Cuando compras una alhaja bonita, suele estar colocada sobre un paño de terciopelo de un color oscuro o negro. Supongo que lo hacen así para dirigir inmediatamente la atención de uno hacia la belleza de la joya. Si el envoltorio tuviera mucho decorado, competiría con la hermosura del tesoro.
Esto me recuerda el comentario de Pablo sobre el ministerio de Jesús a través de nosotros, al señalar: «tenemos este tesoro en vasos de barro» (2 Corintios 4:7). Es fácil olvidar que somos el envoltorio y que el tesoro es la obra de Dios. Por eso, adornamos nuestras vasijas de barro y nos atribuimos el crédito de lo que hacemos para servir a Cristo. Procuramos que la gloria sea para nosotros cuando perdonamos a alguien, mostramos misericordia u ofrendamos con generosidad. El problema es que, cuando empezamos a buscar reconocimiento o elogios por las buenas acciones, competimos con la brillantez del tesoro de Dios que obra a través de nosotros.

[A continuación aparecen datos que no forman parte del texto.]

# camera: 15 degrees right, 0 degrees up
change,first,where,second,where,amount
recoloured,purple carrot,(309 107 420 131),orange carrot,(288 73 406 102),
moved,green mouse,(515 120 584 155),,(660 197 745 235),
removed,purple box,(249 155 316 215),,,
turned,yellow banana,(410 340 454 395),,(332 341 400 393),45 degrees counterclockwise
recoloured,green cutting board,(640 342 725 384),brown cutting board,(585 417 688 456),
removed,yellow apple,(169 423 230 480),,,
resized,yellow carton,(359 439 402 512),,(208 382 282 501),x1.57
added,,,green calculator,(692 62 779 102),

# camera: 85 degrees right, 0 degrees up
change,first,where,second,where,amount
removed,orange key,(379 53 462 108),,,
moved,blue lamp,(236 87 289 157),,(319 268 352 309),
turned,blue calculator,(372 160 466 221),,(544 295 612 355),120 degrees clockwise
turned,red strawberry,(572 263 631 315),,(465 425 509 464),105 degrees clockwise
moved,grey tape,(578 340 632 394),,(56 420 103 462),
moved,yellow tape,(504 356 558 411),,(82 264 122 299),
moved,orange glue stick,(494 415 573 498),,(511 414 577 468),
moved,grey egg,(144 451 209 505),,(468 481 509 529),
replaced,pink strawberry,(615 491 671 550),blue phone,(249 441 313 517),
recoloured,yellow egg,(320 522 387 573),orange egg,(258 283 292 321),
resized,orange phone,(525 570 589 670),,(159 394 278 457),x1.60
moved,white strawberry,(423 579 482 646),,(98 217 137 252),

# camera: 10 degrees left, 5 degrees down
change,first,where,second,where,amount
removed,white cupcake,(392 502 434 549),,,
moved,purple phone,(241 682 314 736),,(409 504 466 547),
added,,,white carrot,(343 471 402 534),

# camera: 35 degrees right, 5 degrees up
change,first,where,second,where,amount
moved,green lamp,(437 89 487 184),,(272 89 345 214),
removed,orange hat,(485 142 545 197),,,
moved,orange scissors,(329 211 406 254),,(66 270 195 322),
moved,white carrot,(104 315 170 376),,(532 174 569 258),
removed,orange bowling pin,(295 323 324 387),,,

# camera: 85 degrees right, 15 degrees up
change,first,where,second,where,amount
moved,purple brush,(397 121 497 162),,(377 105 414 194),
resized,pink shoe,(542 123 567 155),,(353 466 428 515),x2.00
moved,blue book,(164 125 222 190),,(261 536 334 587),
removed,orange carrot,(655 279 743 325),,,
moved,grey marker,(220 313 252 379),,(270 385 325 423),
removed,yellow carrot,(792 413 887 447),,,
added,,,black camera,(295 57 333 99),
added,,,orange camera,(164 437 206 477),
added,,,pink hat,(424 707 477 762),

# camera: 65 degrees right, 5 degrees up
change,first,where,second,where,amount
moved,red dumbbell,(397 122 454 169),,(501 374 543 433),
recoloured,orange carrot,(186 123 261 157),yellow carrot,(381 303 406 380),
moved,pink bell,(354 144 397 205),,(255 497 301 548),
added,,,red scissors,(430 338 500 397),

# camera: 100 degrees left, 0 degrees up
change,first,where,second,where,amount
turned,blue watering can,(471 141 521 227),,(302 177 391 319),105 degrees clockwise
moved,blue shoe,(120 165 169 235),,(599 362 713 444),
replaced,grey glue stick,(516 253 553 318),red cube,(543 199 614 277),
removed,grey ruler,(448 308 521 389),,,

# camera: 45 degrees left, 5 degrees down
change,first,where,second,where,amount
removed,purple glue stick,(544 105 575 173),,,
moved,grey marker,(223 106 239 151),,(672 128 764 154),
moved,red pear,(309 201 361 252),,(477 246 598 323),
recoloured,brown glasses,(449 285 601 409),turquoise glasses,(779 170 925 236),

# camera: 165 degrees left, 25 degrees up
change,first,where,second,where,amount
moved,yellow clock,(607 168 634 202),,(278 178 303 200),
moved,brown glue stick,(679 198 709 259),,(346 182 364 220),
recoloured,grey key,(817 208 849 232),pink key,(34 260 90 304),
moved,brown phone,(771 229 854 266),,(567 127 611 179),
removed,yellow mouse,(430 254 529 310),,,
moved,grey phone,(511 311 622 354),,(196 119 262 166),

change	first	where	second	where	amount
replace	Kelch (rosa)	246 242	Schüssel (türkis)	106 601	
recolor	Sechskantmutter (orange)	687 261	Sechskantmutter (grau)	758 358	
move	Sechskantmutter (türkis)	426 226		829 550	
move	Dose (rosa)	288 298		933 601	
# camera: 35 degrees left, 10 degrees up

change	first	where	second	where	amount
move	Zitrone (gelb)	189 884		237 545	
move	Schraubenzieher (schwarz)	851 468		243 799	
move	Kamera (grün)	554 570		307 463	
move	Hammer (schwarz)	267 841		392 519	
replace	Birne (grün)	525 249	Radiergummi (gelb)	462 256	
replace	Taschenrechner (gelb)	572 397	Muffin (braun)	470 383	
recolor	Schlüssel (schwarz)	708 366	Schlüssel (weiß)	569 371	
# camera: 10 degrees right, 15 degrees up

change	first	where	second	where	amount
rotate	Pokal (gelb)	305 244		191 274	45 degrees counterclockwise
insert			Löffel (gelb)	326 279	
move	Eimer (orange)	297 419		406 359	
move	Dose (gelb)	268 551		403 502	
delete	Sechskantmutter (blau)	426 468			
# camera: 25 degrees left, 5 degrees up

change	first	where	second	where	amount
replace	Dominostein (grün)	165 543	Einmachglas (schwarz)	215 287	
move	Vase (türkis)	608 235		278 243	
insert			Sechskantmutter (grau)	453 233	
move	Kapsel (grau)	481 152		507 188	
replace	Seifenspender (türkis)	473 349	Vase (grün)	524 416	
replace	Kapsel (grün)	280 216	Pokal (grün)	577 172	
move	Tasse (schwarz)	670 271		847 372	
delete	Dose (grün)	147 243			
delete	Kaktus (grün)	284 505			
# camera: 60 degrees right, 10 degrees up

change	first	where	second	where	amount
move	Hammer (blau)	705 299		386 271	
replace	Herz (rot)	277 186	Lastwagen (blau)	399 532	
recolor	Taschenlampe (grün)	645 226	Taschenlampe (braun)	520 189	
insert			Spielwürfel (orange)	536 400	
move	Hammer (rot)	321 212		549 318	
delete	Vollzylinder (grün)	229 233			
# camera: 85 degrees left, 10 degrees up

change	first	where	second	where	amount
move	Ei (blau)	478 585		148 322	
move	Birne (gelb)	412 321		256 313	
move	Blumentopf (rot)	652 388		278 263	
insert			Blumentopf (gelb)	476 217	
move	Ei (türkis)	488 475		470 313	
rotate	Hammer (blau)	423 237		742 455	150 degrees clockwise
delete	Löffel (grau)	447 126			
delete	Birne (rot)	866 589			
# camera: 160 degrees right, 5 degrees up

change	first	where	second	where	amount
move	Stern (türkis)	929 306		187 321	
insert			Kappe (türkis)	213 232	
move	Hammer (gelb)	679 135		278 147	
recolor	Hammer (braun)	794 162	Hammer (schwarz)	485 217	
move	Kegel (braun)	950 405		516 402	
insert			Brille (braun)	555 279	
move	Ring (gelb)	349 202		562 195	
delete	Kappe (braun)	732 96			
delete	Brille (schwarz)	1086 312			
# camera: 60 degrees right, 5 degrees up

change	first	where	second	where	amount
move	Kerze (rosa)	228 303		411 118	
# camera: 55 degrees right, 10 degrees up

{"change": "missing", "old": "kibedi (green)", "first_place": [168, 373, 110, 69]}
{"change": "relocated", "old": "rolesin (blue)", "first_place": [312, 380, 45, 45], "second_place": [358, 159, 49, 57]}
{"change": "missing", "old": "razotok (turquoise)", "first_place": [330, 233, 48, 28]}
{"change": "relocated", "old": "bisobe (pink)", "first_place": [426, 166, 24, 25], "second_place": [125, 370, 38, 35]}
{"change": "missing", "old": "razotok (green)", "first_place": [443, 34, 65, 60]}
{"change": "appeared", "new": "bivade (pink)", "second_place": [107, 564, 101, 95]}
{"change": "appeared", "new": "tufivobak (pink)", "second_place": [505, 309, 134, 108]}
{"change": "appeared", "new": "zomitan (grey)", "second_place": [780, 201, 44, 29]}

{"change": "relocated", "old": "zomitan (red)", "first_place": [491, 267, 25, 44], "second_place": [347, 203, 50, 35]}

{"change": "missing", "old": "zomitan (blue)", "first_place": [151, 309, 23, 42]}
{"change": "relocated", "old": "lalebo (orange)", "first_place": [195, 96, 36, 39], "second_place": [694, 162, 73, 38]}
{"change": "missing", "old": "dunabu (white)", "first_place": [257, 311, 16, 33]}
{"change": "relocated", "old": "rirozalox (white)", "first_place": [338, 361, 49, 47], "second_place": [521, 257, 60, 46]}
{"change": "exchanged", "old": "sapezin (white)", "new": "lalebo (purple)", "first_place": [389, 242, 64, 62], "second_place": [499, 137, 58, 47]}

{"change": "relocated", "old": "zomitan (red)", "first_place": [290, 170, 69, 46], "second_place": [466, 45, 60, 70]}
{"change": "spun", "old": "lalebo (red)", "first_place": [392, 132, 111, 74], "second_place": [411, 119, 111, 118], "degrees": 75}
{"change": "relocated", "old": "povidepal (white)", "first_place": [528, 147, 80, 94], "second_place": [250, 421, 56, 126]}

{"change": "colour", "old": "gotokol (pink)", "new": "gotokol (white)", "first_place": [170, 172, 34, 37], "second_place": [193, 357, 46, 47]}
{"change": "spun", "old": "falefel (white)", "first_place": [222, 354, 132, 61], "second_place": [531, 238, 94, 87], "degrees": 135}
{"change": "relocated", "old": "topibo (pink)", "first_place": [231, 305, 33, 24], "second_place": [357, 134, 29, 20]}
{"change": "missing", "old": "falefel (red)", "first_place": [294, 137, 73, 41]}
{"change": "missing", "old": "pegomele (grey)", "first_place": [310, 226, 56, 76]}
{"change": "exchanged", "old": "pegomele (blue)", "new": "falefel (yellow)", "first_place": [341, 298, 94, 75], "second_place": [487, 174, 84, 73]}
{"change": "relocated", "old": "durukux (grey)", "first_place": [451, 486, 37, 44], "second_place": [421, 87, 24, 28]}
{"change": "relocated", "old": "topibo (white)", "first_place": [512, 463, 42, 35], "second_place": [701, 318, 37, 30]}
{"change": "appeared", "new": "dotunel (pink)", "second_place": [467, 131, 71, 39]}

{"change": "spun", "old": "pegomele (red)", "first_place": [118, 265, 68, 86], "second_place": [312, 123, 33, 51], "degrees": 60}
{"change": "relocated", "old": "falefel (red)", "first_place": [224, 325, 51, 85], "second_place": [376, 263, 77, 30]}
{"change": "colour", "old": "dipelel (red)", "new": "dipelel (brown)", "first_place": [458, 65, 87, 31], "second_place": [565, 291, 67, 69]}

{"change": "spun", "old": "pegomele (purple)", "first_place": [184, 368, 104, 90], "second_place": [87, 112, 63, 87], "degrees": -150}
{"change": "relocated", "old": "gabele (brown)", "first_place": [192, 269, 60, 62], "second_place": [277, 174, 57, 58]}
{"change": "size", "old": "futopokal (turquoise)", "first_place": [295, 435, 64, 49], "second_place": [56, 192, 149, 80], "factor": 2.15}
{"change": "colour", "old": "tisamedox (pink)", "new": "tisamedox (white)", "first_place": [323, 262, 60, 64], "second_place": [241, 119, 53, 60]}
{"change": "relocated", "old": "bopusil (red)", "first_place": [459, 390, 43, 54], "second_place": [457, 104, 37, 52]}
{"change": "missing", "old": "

Cuando hacemos algo para el Señor, no se trata de glorificarnos a nosotros, sino a Él. Cuanto menos nos destacamos personalmente, más brillante se vuelve Dios. Pablo declara que por este motivo el tesoro se ha puesto en vasos de barro, para que el Señor sea quien reciba la gloria. Además, ¿desde cuándo son importantes las vasijas de barro? ¡Lo que vale es lo de adentro!